Section: Partnerships and Cooperations
National Initiatives
GdR GeoSto
Members of Dyogene participate in Research Group GeoSto (Groupement de recherche, GdR 3477) http://gdr-geostoch.math.cnrs.fr/ on Stochastic Geometry led by Pierre Calka [Université de Rouen], Viet Chi Tran [Université de Lille] and David Coupier [Université de Valenciennes].
This is a collaboration framework for all French research teams working in the domain of spatial stochastic modeling, both on theory development and in applications.
GdR IM
Members of Dyogene participate in GdR-IM (Informatique-Mathématiques), https://www.gdr-im.fr/, working groups ALEA and SDA2 (Systèmes dynamiques, Automates et Algorithmique).
GdR RO
Members of Dyogene participate in GdR-RO (Recherche Opérationelle; GdR CNRS 3002), http://gdrro.lip6.fr/, working group COSMOS (Stochastic optimization and control, modeling and simulation), lead by A. Busic and E. Hyon (LIP 6); http://gdrro.lip6.fr/?q=node/78
PGMO
Gaspard Monge Program for Optimization and Operations Research project Decentralized control for renewable integration in smart-grids (2015-17). PI: A. Busic.
ANR MARMOTE
Markovian Modeling Tools and Environments - coordinator: Alain Jean-Marie (Inria Maestro); local coordinator (for partner Inria Paris-Rocquencourt): A. Bušić; Started: January 2013; Duration: 48 months; partners: Inria Paris-Rocquencourt (EPI DYOGENE), Inria Sophia Antipolis Méditerranée (EPI MAESTRO), Inria Grenoble Rhône-Alpes (EPI MESCAL), Université Versaillese-St Quentin, Telecom SudParis, Université Paris-Est Creteil, Université Pierre et Marie Curie.
The aim of the project was to realize a modeling environment dedicated to Markov models. One part developed the Perfect Simulation techniques, which allow one to sample from the stationary distribution of the process. A second one developed parallelization techniques for Monte Carlo simulation. A third one developed numerical computation techniques for a wide class of Markov models. All these developments were integrated into a programming environment allowing the specification of models and their solution strategy. Several applications have been studied in various scientific disciplines: physics, biology, economics, network engineering.
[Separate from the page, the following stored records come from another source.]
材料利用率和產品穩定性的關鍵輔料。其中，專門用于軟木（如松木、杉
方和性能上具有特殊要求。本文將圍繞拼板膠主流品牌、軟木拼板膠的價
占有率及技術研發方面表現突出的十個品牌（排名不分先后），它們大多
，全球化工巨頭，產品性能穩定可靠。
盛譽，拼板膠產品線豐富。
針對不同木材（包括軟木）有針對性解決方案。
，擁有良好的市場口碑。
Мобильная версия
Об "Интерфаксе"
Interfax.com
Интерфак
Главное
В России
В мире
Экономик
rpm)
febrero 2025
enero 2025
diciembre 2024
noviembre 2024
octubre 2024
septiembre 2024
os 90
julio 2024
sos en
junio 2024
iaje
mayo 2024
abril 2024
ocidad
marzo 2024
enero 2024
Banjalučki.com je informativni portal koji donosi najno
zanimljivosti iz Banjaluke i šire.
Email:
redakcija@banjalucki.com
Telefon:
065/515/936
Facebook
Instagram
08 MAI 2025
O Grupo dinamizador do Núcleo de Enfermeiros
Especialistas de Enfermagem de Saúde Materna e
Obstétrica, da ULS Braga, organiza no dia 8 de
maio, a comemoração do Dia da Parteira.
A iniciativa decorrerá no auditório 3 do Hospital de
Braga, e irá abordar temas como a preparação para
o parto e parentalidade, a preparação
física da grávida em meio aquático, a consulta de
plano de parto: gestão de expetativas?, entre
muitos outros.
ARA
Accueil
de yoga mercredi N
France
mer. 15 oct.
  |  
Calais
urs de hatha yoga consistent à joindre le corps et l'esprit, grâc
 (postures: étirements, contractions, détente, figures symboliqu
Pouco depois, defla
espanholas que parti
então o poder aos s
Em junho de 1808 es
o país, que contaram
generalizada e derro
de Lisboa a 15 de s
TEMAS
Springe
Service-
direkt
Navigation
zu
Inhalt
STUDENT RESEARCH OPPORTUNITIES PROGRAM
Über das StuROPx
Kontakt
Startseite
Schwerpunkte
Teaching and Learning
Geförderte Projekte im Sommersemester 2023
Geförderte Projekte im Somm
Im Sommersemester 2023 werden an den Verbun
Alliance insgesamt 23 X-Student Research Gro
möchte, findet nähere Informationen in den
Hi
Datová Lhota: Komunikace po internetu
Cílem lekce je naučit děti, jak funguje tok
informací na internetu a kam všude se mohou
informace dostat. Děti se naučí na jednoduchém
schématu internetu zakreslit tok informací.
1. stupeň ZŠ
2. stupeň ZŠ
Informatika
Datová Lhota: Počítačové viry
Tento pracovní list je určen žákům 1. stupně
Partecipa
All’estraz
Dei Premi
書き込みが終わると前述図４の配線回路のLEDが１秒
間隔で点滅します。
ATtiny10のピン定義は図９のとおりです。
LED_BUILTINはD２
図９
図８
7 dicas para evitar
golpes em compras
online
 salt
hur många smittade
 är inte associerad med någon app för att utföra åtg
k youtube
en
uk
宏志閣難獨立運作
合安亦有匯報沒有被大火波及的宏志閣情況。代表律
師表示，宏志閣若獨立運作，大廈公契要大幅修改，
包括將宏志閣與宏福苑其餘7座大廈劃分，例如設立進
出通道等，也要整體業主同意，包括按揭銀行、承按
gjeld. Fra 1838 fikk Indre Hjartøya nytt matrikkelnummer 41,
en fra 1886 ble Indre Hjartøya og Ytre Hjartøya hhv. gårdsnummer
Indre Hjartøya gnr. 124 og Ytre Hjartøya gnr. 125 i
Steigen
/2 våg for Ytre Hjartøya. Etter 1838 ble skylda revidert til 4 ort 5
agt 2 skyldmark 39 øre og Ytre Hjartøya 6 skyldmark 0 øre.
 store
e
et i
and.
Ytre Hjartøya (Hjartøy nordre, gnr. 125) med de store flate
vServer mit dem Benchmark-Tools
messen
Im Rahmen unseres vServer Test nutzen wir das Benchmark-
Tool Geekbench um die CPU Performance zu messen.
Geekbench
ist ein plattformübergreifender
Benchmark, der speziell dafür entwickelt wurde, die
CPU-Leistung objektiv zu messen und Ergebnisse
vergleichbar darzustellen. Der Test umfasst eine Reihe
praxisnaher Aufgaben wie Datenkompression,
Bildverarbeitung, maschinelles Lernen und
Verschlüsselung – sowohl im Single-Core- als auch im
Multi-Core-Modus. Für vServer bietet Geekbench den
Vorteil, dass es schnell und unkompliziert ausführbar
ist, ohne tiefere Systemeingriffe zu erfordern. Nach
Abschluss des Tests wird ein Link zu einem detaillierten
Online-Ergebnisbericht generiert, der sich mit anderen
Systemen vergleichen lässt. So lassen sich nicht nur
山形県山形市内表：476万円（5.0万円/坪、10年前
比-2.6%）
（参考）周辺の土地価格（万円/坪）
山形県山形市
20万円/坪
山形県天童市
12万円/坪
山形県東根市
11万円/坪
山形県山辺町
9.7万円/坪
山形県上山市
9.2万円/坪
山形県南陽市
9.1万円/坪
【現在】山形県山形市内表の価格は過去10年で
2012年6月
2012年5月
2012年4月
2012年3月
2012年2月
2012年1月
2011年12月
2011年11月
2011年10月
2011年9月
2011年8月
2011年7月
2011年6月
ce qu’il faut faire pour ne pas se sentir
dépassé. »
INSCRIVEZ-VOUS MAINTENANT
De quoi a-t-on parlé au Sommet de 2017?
The project terminated in October 2017.
ANR JCJC PARI
Probabilistic Approach for Renewable Energy Integration: Virtual Storage from Flexible Loads. The project started in January 2017. PI — A. Bušić. This project is motivated by current and projected needs of a power grid with significant renewable energy integration. Renewable energy sources such as wind and solar have a high degree of unpredictability and time variation, which makes balancing demand and supply challenging. There is an increased need for ancillary services to smooth the volatility of renewable power. In the absence of large, expensive batteries, we may have to increase our inventory of responsive fossil-fuel generators, negating the environmental benefits of renewable energy. The proposed approach addresses this challenge by harnessing the inherent flexibility in demand of many types of loads. The objective of the project is to develop decentralized control for automated demand dispatch, that can be used by grid operators as ancillary service to regulate demand-supply balance at low cost. We call the resource obtained from these techniques virtual energy storage (VES). Our goal is to create the necessary ancillary services for the grid that are environmentally friendly, that have low cost and that do not impact the quality of service (QoS) for the consumers. Besides respecting the needs of the loads, the aim of the project is to design local control solutions that require minimal communications from the loads to the centralized entity. This is possible through a systems architecture that includes the following elements: i) local control at each load based on local measurements combined with a grid-level signal; ii) frequency decomposition of the regulation signal based on QoS and physical constraints for each class of loads.